Marc Schober is the editor of Farmland Forecast an educational blog devoted to investments in agriculture and farmland.
Projected Planted Corn Acres at 75 year High
Mar 30, 2012
The USDA estimates in 2012 the U.S. will plant 95.9 million acres of corn, the most since before World War II. The record planting estimate surprised the market that was expecting more acres allocated to soybeans and spring wheat. Soybean planted acres decreased by a percent at the expense of the increased corn acres planted. The increase in corn acres in the Prospective Plantings report was bearish for corn, but the Quarterly Stocks report more than offset this increase. The U.S. only has 6.01 billion bushels of corn in stock, well below last year's levels and analyst predictions, implying demand for corn is still high.
Farmers are expected to plant 225.7 million acres of corn, soybeans, and wheat for the 2012 crop year, a 1.8% increase from 2011's 221.3 million acres and the highest since 1982. Improving agricultural economics is incentivizing farmers to plant as much acres as possible. Net farm income for 2012 is expected to be $91.7 billion, the second highest on record.
Corn planted acres for 2012 were estimated at 95.9 million acres, the largest acreage since 1937 and a 4% increase from 2011's 91.9 million acres. High corn prices relative to soybeans and warm, dry weather has encouraged farmers to plant corn at the expense of soybeans.
Record corn acreage is expected in Idaho, Iowa, Minnesota, North Dakota, and South Dakota, while acreage is projected to decrease in the central and southern Great Plains.

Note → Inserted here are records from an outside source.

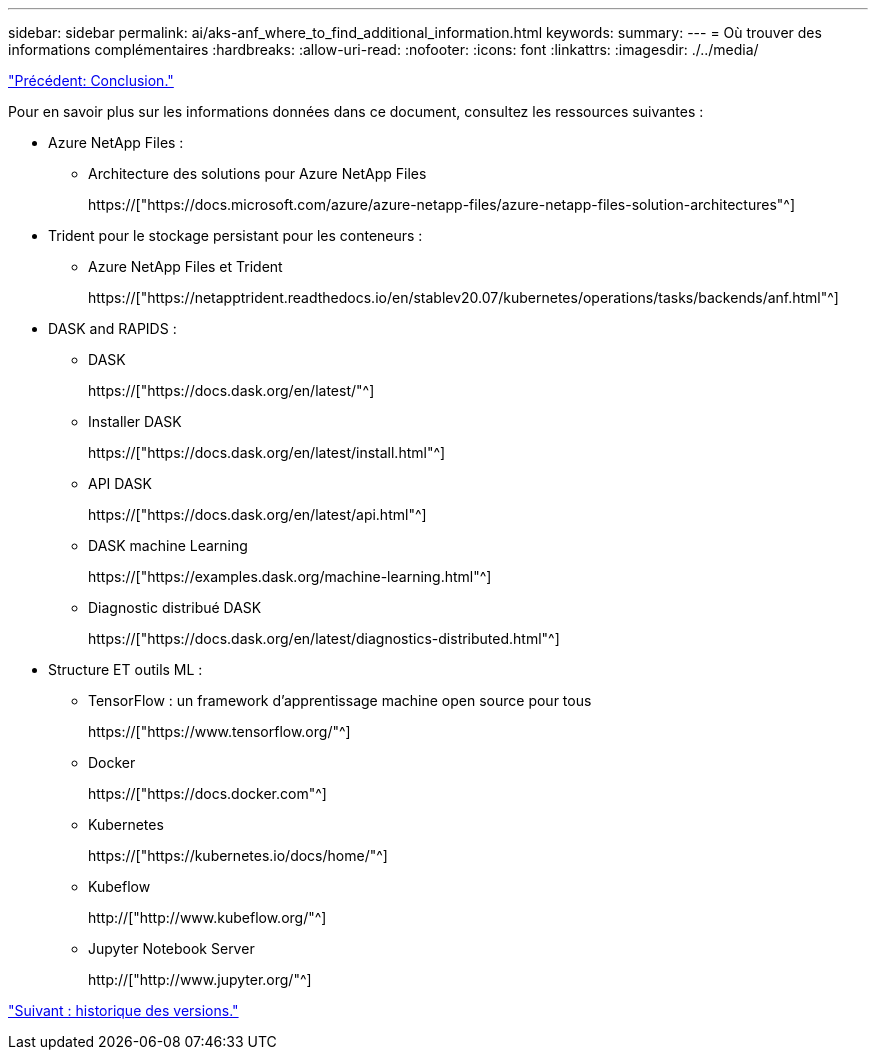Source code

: ---
sidebar: sidebar 
permalink: ai/aks-anf_where_to_find_additional_information.html 
keywords:  
summary:  
---
= Où trouver des informations complémentaires
:hardbreaks:
:allow-uri-read: 
:nofooter: 
:icons: font
:linkattrs: 
:imagesdir: ./../media/


link:aks-anf_conclusion.html["Précédent: Conclusion."]

[role="lead"]
Pour en savoir plus sur les informations données dans ce document, consultez les ressources suivantes :

* Azure NetApp Files :
+
** Architecture des solutions pour Azure NetApp Files
+
https://["https://docs.microsoft.com/azure/azure-netapp-files/azure-netapp-files-solution-architectures"^]



* Trident pour le stockage persistant pour les conteneurs :
+
** Azure NetApp Files et Trident
+
https://["https://netapptrident.readthedocs.io/en/stablev20.07/kubernetes/operations/tasks/backends/anf.html"^]



* DASK and RAPIDS :
+
** DASK
+
https://["https://docs.dask.org/en/latest/"^]

** Installer DASK
+
https://["https://docs.dask.org/en/latest/install.html"^]

** API DASK
+
https://["https://docs.dask.org/en/latest/api.html"^]

** DASK machine Learning
+
https://["https://examples.dask.org/machine-learning.html"^]

** Diagnostic distribué DASK
+
https://["https://docs.dask.org/en/latest/diagnostics-distributed.html"^]



* Structure ET outils ML :
+
** TensorFlow : un framework d'apprentissage machine open source pour tous
+
https://["https://www.tensorflow.org/"^]

** Docker
+
https://["https://docs.docker.com"^]

** Kubernetes
+
https://["https://kubernetes.io/docs/home/"^]

** Kubeflow
+
http://["http://www.kubeflow.org/"^]

** Jupyter Notebook Server
+
http://["http://www.jupyter.org/"^]





link:aks-anf_version_history.html["Suivant : historique des versions."]
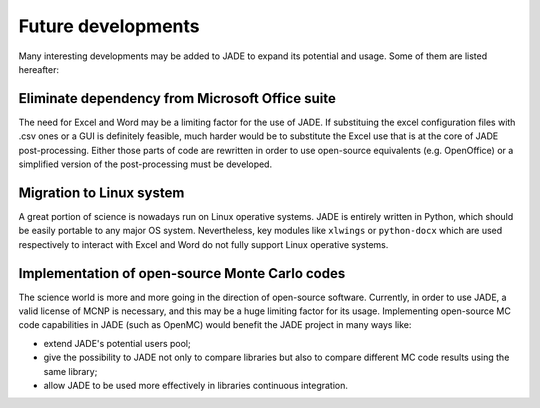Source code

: ###################
Future developments
###################

Many interesting developments may be added to JADE to expand its potential and
usage. Some of them are listed hereafter:

Eliminate dependency from Microsoft Office suite
================================================
The need for Excel and Word may be a limiting factor for the use of JADE.
If substituing the excel configuration files with .csv ones or a GUI is 
definitely feasible, much harder would be to substitute the Excel use that is
at the core of JADE post-processing. Either those parts of code are rewritten
in order to use open-source equivalents (e.g. OpenOffice) or a simplified 
version of the post-processing must be developed.

Migration to Linux system
=========================
A great portion of science is nowadays run on Linux operative systems.
JADE is entirely written in Python, which should be easily portable to any
major OS system. Nevertheless,
key modules like ``xlwings`` or ``python-docx`` which are used respectively
to interact with Excel and Word do not fully support Linux operative systems.

Implementation of open-source Monte Carlo codes
===============================================
The science world is more and more going in the direction of open-source
software. Currently, in order to use JADE, a valid license of MCNP is
necessary, and this may be a huge limiting factor for its usage. Implementing
open-source MC code capabilities in JADE (such as OpenMC) would benefit
the JADE project in many ways like:

* extend JADE's potential users pool;
* give the possibility to JADE not only to compare libraries but also to
  compare different MC code results using the same library;
* allow JADE to be used more effectively in libraries continuous integration.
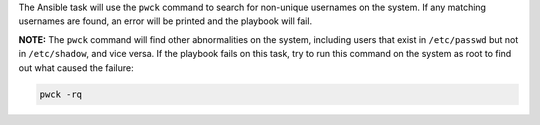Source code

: The Ansible task will use the ``pwck`` command to search for non-unique
usernames on the system. If any matching usernames are found, an error
will be printed and the playbook will fail.

**NOTE:** The ``pwck`` command will find other abnormalities on the system,
including users that exist in ``/etc/passwd`` but not in ``/etc/shadow``, and
vice versa. If the playbook fails on this task, try to run this command
on the system as root to find out what caused the failure:

.. code-block:: bash

    pwck -rq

The large acreage is bearish for corn prices as a big corn crop may rebuild decade low supplies.
Soybean planted acres went in a different direction and was estimated at 73.9 million acres, a decrease of 1% from last year's 75.0 million acres and 5% from 2010. Soybean acreage is down or unchanged across the Corn Belt and Great Plains with the exception of Illinois, North Dakota, South Dakota, and Wisconsin.
If soybean prices continue to rise in the next few weeks, farmers may increase soybean acreage at the expense of corn acreage.
Wheat planted acres were estimated at 55.9 million acres, an increase of 3% from 2011's 54.4 million acres. Spring wheat acres were lower than expected at 14.2 million acres, an only 0.5 million increase from 2010. High wheat supplies provided little incentive for farmers to plant wheat.
Corn stocks as of March 1, 2012 were estimated at 6.01 billion bushels, an 8% decrease from March 1, 2011 and a 150 million bushels lower than market expectations. Of the 6.01 billion bushels, 3.19 billion are stored on farms, down 6% from 2011. 2.82 billion bushels were being held in off-farm locations, a 10% decrease from last year. Disappearance from December 2011 to February 2012 was 3.64 billion bushels compared with 3.53 billion bushels during the same period a year prior.
Soybean stocks as of March 1, 2012 were estimated at 1.37 billion bushels, a 10% increase from 2011 and somewhat in line with analysts’ estimates. On-farm stocks were 555 million bushels, a 10% increase from a year prior. 817 million bushels were located in off-farm locations, another 10% increase from last March. Disappearance from December 2011 to February 2012 was 998 million bushels, a 3% decrease from last year.
Wheat stocks as of March 1, 2012 were estimated at 1.20 billion bushels, a 16% decrease from a year prior. 217 million bushels were held in on-farm locations, down 25% from last March. Off-farm stocks were estimated at 983 million bushels, a 14% drop from a year ago. Disappearance from December 2011 to February 2012 was 462 million bushels, a decrease of 9% from last year.
Corn and soybean prices rallied on this morning’s news. Realistically, we think 95.9 million acres of corn may not be achievable as high soybean prices may cause farmers to make a last minute switch and the fact there might not be enough corn seed to actually plant that many acres. Excellent planting weather may allow farmers to plant as much grain as possible though. We now anticipate the June 1 USDA report, which will provide a more accurate picture of planted acres.